Currently, I’m working on my Master’s thesis on Hidden Markov Models. Matt Might wrote an article on three shell scripts to improve your writing, which I found interesting. The scripts help to detect the use of passive voice, weasel words (such as “surprisingly low”) and duplicate words (which are difficult to detect when a line break separates them).
One of the remarks I repeatedly received was that my paragraphs were much too short. A couple of paragraphs were just one or two sentences, which I could usually just throw together.
In the light of the Matt’s scripts, I wrote my own version, in which I detect paragraphs with only two or three sentences and spanning only a few lines. It isn’t perfect and not all small paragraphs need to be long, but it might warrant a closer inspection of your text.
#!/usr/bin/env python
import sys
import re
SINGLE_COMMAND_RE = re.compile(r'^\\\w+\{[^}]+\}$')
def process(file):
"""Ignores lines containing only a single command at the beginning of a
paragraph (piece of text surrounded by blank lines)."""

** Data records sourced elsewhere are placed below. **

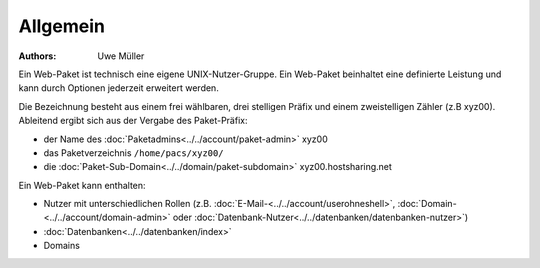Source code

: =========
Allgemein
=========


:Authors: - Uwe Müller

.. |date| date:: %d. %m. %Y
.. |time| date:: %H:%M


Ein Web-Paket ist technisch eine eigene UNIX-Nutzer-Gruppe. 
Ein Web-Paket beinhaltet eine definierte Leistung und kann durch Optionen jederzeit erweitert werden.

Die Bezeichnung besteht aus einem frei wählbaren, drei stelligen Präfix und einem zweistelligen Zähler (z.B xyz00). 
Ableitend ergibt sich aus der Vergabe des Paket-Präfix:

* der Name des :doc:`Paketadmins<../../account/paket-admin>` xyz00 
* das Paketverzeichnis \ ``/home/pacs/xyz00/``\
* die :doc:`Paket-Sub-Domain<../../domain/paket-subdomain>` xyz00.hostsharing.net

Ein Web-Paket kann enthalten:

* Nutzer mit unterschiedlichen Rollen (z.B. :doc:`E-Mail-<../../account/userohneshell>`, :doc:`Domain-<../../account/domain-admin>` oder :doc:`Datenbank-Nutzer<../../datenbanken/datenbanken-nutzer>`)
* :doc:`Datenbanken<../../datenbanken/index>`
* Domains

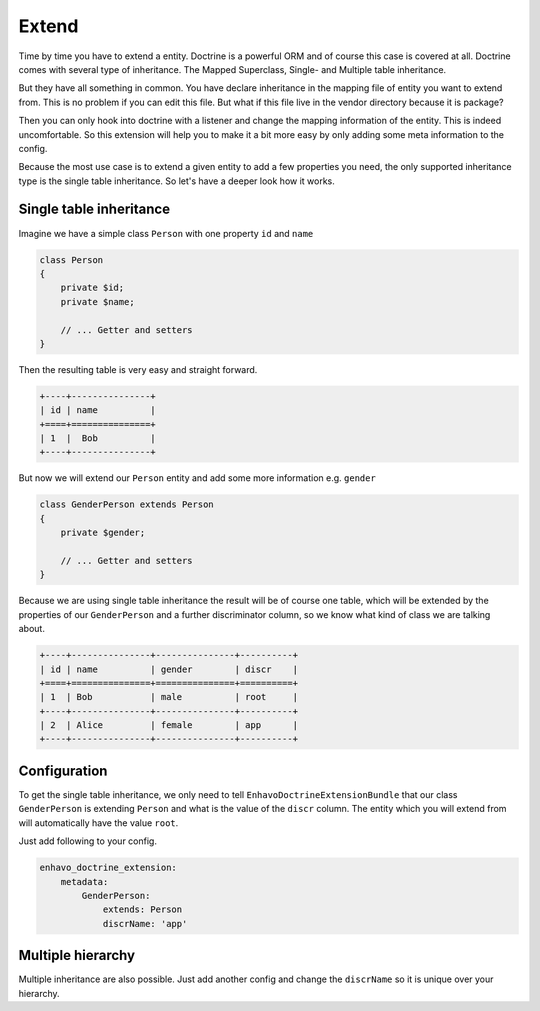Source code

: Extend
======

Time by time you have to extend a entity. Doctrine is a powerful ORM and of course this case is covered at all.
Doctrine comes with several type of inheritance. The Mapped Superclass, Single- and Multiple table inheritance.

But they have all something in common. You have declare inheritance in the mapping file of entity you want to extend from.
This is no problem if you can edit this file. But what if this file live in the vendor directory because it is package?

Then you can only hook into doctrine with a listener and change the mapping information of the entity. This is indeed uncomfortable.
So this extension will help you to make it a bit more easy by only adding some meta information to the config.

Because the most use case is to extend a given entity to add a few properties you need, the only supported inheritance type
is the single table inheritance. So let's have a deeper look how it works.


Single table inheritance
------------------------

Imagine we have a simple class ``Person`` with one property ``id`` and ``name``

.. code-block:: php

    class Person
    {
        private $id;
        private $name;

        // ... Getter and setters
    }

Then the resulting table is very easy and straight forward.

.. code::

 +----+---------------+
 | id | name          |
 +====+===============+
 | 1  |  Bob          |
 +----+---------------+

But now we will extend our ``Person`` entity and add some more information e.g. ``gender``

.. code-block:: php

    class GenderPerson extends Person
    {
        private $gender;

        // ... Getter and setters
    }

Because we are using single table inheritance the result will be of course one table, which will be extended
by the properties of our ``GenderPerson`` and a further discriminator column, so we know what kind of class we are talking about.

.. code::

 +----+---------------+---------------+----------+
 | id | name          | gender        | discr    |
 +====+===============+===============+==========+
 | 1  | Bob           | male          | root     |
 +----+---------------+---------------+----------+
 | 2  | Alice         | female        | app      |
 +----+---------------+---------------+----------+


Configuration
-------------

To get the single table inheritance, we only need to tell ``EnhavoDoctrineExtensionBundle`` that our
class ``GenderPerson`` is extending ``Person`` and what is the value of the ``discr`` column. The entity which you will
extend from will automatically have the value ``root``.

Just add following to your config.

.. code-block:: yaml

    enhavo_doctrine_extension:
        metadata:
            GenderPerson:
                extends: Person
                discrName: 'app'


Multiple hierarchy
------------------

Multiple inheritance are also possible. Just add another config and change the ``discrName`` so it is unique over your hierarchy.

paragraph = [0, 0, 0] # [start, sentence count, linecount]
prev_line = None
for linenum, line in enumerate(file):
line = line.strip()
if SINGLE_COMMAND_RE.match(line) and not prev_line:
continue
if not line and paragraph[1]:
report_short_paragraph(filename, paragraph)
paragraph = [0, 0, 0]
else:
if paragraph[0] == 0:
paragraph = [linenum, 0, 0]
paragraph[1] += line.count('.')
paragraph[1] -= 2 * line.count('...')
paragraph[2] = linenum - paragraph[0] + 1
prev_line = line
def report_short_paragraph(filename, paragraph):
if paragraph[1] <= 2 and paragraph[2] < 4:
print '%s:%d paragraph of %d sentence(s) / %d lines' % (filename,
paragraph[0] + 1, paragraph[1], paragraph[2])
if __name__ == "__main__":
for filename in sys.argv[1:]:
file = open(filename)
process(file)